→ Assigned task: Please put each line of text from all the rows below into a JSON list of strings, one string per line, leaving out blank lines.

→ Record set:
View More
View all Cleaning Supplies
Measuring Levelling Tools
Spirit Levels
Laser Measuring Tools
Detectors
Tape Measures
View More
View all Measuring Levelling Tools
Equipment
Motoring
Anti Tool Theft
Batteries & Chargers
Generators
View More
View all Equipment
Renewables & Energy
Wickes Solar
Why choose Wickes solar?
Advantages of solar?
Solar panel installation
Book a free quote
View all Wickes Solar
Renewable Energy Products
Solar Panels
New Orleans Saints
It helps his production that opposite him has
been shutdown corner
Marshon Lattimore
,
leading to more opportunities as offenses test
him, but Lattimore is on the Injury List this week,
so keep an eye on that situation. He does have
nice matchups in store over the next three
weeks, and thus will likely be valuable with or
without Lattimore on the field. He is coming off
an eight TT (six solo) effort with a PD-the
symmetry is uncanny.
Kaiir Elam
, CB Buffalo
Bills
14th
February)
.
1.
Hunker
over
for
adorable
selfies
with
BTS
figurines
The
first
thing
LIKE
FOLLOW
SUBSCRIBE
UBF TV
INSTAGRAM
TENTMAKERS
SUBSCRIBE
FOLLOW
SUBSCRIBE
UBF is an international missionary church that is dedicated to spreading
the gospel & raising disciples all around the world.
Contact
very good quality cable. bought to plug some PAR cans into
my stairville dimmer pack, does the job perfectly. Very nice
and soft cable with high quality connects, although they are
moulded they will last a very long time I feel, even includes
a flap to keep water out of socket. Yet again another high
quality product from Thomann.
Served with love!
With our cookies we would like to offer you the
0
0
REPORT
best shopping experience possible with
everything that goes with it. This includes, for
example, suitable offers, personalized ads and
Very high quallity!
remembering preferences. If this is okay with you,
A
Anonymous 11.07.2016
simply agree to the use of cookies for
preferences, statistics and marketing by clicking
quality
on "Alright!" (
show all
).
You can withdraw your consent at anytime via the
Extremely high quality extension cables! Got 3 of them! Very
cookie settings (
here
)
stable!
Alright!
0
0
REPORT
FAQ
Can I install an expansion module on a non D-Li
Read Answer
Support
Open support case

→ Response to this exercise:
[
  "View More",
  "View all Cleaning Supplies",
  "Measuring Levelling Tools",
  "Spirit Levels",
  "Laser Measuring Tools",
  "Detectors",
  "Tape Measures",
  "View More",
  "View all Measuring Levelling Tools",
  "Equipment",
  "Motoring",
  "Anti Tool Theft",
  "Batteries & Chargers",
  "Generators",
  "View More",
  "View all Equipment",
  "Renewables & Energy",
  "Wickes Solar",
  "Why choose Wickes solar?",
  "Advantages of solar?",
  "Solar panel installation",
  "Book a free quote",
  "View all Wickes Solar",
  "Renewable Energy Products",
  "Solar Panels",
  "New Orleans Saints",
  "It helps his production that opposite him has",
  "been shutdown corner",
  "Marshon Lattimore",
  ",",
  "leading to more opportunities as offenses test",
  "him, but Lattimore is on the Injury List this week,",
  "so keep an eye on that situation. He does have",
  "nice matchups in store over the next three",
  "weeks, and thus will likely be valuable with or",
  "without Lattimore on the field. He is coming off",
  "an eight TT (six solo) effort with a PD-the",
  "symmetry is uncanny.",
  "Kaiir Elam",
  ", CB Buffalo",
  "Bills",
  "14th",
  "February)",
  ".",
  "1.",
  "Hunker",
  "over",
  "for",
  "adorable",
  "selfies",
  "with",
  "BTS",
  "figurines",
  "The",
  "first",
  "thing",
  "LIKE",
  "FOLLOW",
  "SUBSCRIBE",
  "UBF TV",
  "INSTAGRAM",
  "TENTMAKERS",
  "SUBSCRIBE",
  "FOLLOW",
  "SUBSCRIBE",
  "UBF is an international missionary church that is dedicated to spreading",
  "the gospel & raising disciples all around the world.",
  "Contact",
  "very good quality cable. bought to plug some PAR cans into",
  "my stairville dimmer pack, does the job perfectly. Very nice",
  "and soft cable with high quality connects, although they are",
  "moulded they will last a very long time I feel, even includes",
  "a flap to keep water out of socket. Yet again another high",
  "quality product from Thomann.",
  "Served with love!",
  "With our cookies we would like to offer you the",
  "0",
  "0",
  "REPORT",
  "best shopping experience possible with",
  "everything that goes with it. This includes, for",
  "example, suitable offers, personalized ads and",
  "Very high quallity!",
  "remembering preferences. If this is okay with you,",
  "A",
  "Anonymous 11.07.2016",
  "simply agree to the use of cookies for",
  "preferences, statistics and marketing by clicking",
  "quality",
  "on \"Alright!\" (",
  "show all",
  ").",
  "You can withdraw your consent at anytime via the",
  "Extremely high quality extension cables! Got 3 of them! Very",
  "cookie settings (",
  "here",
  ")",
  "stable!",
  "Alright!",
  "0",
  "0",
  "REPORT",
  "FAQ",
  "Can I install an expansion module on a non D-Li",
  "Read Answer",
  "Support",
  "Open support case"
]